* [What the exercise asks] Taking the entries below from the top, restate each line exactly and end with the line containing "glioma, which exhibits".

(Stored data)
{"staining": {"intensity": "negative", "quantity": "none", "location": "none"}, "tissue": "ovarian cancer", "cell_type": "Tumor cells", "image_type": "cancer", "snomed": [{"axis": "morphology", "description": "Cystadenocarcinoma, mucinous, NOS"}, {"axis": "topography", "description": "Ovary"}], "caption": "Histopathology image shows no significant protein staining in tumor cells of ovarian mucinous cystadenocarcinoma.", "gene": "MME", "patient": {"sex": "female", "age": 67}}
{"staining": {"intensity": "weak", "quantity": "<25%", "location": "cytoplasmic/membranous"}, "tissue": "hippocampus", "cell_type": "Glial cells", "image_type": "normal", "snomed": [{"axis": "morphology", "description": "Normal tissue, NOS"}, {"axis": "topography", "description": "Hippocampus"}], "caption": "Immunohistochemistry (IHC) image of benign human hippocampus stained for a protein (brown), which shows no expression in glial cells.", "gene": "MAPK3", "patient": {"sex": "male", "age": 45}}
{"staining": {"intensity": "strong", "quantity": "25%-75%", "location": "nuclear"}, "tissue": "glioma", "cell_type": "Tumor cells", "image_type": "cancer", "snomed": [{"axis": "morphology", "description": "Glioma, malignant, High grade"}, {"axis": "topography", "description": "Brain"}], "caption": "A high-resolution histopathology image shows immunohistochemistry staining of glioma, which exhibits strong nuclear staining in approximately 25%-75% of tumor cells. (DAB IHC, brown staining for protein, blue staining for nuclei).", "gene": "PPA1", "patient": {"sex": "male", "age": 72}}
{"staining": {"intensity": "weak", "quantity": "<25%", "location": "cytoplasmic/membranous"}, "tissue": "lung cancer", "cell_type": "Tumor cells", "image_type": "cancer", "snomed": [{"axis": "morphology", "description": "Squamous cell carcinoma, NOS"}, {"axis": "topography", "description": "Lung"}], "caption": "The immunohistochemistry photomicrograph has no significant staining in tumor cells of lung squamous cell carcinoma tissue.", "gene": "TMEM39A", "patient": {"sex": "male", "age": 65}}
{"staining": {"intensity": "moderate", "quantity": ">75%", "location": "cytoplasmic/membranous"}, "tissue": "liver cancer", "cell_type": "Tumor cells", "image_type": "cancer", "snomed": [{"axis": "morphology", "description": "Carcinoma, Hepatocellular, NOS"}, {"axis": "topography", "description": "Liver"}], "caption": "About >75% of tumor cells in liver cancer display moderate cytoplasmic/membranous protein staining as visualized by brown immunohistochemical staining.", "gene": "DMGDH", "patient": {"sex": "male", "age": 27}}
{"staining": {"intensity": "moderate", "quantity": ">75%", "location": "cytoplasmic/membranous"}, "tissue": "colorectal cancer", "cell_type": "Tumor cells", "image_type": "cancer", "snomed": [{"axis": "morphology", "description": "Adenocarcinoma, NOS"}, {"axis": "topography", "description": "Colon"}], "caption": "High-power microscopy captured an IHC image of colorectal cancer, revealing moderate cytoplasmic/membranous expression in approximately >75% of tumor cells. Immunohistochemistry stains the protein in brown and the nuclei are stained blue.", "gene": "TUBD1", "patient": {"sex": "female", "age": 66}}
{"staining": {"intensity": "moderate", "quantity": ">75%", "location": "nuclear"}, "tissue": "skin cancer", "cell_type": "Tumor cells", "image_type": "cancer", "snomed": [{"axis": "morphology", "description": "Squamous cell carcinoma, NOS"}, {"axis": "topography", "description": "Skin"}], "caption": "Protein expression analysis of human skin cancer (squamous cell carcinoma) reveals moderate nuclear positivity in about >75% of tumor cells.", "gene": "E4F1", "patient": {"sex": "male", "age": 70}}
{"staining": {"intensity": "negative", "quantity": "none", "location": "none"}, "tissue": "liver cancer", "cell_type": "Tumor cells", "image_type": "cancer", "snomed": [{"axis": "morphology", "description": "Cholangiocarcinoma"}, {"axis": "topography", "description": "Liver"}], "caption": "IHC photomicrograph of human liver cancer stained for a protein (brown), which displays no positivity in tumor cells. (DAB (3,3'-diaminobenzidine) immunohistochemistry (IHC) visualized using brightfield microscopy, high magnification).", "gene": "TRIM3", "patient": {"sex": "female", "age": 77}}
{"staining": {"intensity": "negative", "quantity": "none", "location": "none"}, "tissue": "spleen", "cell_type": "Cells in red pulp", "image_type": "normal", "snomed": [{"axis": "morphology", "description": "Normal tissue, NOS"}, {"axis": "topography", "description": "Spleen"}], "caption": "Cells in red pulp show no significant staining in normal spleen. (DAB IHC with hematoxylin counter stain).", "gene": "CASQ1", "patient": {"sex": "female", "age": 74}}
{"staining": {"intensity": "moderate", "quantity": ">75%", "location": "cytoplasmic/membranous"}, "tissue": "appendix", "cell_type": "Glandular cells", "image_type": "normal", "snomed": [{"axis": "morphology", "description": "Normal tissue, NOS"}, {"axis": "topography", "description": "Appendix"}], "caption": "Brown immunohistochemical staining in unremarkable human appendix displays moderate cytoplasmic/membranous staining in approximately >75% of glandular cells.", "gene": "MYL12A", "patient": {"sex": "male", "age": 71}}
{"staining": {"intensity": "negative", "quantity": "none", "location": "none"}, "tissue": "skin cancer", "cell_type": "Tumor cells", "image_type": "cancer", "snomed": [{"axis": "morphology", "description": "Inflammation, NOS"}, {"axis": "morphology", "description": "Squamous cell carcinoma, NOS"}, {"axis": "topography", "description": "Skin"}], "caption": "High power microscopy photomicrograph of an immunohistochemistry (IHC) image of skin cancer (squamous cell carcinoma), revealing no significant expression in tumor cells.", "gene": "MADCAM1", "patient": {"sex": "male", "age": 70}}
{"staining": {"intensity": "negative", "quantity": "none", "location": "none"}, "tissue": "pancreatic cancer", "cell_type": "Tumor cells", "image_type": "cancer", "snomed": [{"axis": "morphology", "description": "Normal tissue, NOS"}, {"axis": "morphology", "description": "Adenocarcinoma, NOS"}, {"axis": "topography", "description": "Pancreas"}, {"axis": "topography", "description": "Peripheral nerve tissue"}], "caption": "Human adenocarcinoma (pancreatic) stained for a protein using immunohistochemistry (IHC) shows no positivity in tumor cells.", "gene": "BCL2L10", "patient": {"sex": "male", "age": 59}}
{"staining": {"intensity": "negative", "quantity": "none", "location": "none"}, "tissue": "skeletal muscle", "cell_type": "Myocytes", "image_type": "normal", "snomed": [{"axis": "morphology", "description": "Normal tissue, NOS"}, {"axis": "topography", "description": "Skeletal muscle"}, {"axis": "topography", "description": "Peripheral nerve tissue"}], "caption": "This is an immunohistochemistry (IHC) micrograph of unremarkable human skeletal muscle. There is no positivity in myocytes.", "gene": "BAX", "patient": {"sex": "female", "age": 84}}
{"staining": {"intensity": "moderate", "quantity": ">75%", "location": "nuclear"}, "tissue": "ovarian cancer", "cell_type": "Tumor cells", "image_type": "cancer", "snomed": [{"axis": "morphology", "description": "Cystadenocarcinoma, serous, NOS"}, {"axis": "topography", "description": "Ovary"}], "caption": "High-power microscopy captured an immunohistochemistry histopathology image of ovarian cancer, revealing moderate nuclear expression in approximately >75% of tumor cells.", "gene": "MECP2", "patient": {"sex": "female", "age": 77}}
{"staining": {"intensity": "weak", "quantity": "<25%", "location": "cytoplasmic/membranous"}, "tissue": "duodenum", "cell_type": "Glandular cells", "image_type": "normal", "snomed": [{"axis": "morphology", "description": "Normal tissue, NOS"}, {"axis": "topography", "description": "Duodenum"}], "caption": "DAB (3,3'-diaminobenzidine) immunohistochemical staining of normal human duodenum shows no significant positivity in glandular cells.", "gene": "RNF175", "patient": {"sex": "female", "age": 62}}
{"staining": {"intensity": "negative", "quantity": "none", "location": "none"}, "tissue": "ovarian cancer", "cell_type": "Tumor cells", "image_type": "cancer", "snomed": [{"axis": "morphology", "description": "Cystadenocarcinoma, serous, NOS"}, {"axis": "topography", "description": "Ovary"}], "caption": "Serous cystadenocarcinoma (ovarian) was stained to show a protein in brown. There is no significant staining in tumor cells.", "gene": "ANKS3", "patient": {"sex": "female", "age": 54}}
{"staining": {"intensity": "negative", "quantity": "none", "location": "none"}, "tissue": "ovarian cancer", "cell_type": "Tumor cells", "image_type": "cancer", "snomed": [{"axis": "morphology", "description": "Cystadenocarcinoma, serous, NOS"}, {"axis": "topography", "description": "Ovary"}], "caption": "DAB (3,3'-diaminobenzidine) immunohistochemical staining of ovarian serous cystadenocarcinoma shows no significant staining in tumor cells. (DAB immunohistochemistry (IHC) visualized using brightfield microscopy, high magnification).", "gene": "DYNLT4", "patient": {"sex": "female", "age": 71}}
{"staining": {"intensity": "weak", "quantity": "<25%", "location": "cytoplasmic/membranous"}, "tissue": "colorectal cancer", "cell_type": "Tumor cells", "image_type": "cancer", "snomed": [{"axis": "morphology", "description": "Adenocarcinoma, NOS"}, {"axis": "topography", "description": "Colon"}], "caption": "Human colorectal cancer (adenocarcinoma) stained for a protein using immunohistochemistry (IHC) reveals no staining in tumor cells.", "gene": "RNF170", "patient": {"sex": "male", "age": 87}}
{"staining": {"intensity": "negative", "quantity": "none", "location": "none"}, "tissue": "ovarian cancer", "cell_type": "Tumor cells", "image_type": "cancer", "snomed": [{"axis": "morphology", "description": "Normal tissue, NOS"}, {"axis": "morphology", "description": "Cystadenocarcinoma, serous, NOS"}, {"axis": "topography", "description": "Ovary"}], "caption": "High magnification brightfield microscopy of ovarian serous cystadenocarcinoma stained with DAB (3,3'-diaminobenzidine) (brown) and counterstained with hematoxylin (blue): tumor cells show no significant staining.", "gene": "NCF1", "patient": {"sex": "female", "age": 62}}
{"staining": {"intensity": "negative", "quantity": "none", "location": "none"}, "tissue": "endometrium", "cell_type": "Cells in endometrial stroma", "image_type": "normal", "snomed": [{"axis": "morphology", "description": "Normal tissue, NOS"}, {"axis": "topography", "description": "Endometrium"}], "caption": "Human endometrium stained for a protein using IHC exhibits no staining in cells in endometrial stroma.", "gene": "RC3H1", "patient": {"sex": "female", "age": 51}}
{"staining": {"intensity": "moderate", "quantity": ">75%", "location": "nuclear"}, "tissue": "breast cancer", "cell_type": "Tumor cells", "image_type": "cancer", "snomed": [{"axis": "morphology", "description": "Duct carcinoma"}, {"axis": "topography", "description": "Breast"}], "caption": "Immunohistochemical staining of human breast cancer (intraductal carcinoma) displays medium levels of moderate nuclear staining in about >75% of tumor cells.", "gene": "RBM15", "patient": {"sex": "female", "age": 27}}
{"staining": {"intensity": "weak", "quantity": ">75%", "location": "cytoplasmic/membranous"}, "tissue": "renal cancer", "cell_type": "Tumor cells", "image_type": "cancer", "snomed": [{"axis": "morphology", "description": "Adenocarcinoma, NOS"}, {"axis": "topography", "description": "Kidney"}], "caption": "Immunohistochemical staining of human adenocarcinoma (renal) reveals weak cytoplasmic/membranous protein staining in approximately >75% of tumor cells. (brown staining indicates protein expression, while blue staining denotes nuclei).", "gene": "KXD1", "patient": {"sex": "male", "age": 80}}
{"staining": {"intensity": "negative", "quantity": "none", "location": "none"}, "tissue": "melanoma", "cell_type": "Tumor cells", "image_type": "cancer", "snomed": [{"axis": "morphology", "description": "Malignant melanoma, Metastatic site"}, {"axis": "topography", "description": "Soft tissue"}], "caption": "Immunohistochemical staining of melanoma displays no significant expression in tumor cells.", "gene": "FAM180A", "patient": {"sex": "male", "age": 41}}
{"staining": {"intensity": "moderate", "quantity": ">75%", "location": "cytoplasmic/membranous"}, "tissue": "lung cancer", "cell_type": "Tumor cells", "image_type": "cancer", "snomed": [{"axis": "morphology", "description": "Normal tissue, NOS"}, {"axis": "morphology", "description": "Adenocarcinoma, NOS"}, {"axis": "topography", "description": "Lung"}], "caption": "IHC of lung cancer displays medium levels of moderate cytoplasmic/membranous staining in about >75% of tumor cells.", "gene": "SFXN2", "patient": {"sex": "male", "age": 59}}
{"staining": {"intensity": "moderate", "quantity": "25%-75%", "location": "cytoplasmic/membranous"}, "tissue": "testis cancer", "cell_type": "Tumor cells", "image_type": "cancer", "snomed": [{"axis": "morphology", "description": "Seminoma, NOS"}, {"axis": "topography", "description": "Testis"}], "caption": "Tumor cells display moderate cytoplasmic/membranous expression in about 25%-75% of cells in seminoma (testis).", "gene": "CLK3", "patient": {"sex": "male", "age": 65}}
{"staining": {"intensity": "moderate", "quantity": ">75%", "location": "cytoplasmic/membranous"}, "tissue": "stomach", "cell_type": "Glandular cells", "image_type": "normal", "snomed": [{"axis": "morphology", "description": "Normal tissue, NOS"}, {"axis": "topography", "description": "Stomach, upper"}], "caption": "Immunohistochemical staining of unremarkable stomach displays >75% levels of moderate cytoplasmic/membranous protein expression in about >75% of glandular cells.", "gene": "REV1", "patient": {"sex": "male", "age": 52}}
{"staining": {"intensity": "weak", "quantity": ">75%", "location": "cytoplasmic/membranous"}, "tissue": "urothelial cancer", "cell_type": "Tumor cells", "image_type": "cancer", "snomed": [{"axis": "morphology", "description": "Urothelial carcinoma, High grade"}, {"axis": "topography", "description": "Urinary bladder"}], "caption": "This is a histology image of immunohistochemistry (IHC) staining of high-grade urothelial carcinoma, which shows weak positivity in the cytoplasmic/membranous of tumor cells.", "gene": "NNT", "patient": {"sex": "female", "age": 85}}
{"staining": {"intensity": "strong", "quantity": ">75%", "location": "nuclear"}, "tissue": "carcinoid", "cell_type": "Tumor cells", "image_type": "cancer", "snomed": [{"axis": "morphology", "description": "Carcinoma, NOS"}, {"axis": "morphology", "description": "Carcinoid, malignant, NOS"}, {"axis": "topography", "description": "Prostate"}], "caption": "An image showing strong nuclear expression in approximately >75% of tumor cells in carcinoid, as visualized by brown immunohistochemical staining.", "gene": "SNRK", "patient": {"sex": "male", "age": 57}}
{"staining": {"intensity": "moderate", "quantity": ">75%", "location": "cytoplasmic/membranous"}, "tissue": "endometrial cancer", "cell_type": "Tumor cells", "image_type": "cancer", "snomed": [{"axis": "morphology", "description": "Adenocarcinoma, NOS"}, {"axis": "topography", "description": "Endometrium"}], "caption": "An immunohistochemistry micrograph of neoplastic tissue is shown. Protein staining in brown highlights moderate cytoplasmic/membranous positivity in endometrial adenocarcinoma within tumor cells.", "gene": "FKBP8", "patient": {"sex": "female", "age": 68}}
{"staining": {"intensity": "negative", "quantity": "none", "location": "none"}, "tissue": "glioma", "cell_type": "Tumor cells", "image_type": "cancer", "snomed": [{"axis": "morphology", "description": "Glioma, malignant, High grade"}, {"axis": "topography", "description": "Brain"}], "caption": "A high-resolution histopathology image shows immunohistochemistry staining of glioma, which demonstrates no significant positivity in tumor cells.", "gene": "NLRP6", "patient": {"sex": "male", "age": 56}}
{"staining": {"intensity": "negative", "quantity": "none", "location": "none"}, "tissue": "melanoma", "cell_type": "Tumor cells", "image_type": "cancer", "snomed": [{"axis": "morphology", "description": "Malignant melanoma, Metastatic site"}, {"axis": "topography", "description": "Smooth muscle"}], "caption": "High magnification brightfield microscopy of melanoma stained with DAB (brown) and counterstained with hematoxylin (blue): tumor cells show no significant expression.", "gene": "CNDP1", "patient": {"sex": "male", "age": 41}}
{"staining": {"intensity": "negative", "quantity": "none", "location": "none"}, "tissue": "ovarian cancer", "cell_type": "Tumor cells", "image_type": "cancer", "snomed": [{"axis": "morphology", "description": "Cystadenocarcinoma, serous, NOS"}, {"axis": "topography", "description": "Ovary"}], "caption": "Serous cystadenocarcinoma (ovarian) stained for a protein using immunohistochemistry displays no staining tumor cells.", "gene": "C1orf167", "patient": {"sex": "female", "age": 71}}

* [Exercise solution]
{"staining": {"intensity": "negative", "quantity": "none", "location": "none"}, "tissue": "ovarian cancer", "cell_type": "Tumor cells", "image_type": "cancer", "snomed": [{"axis": "morphology", "description": "Cystadenocarcinoma, mucinous, NOS"}, {"axis": "topography", "description": "Ovary"}], "caption": "Histopathology image shows no significant protein staining in tumor cells of ovarian mucinous cystadenocarcinoma.", "gene": "MME", "patient": {"sex": "female", "age": 67}}
{"staining": {"intensity": "weak", "quantity": "<25%", "location": "cytoplasmic/membranous"}, "tissue": "hippocampus", "cell_type": "Glial cells", "image_type": "normal", "snomed": [{"axis": "morphology", "description": "Normal tissue, NOS"}, {"axis": "topography", "description": "Hippocampus"}], "caption": "Immunohistochemistry (IHC) image of benign human hippocampus stained for a protein (brown), which shows no expression in glial cells.", "gene": "MAPK3", "patient": {"sex": "male", "age": 45}}
{"staining": {"intensity": "strong", "quantity": "25%-75%", "location": "nuclear"}, "tissue": "glioma", "cell_type": "Tumor cells", "image_type": "cancer", "snomed": [{"axis": "morphology", "description": "Glioma, malignant, High grade"}, {"axis": "topography", "description": "Brain"}], "caption": "A high-resolution histopathology image shows immunohistochemistry staining of glioma, which exhibits strong nuclear staining in approximately 25%-75% of tumor cells. (DAB IHC, brown staining for protein, blue staining for nuclei).", "gene": "PPA1", "patient": {"sex": "male", "age": 72}}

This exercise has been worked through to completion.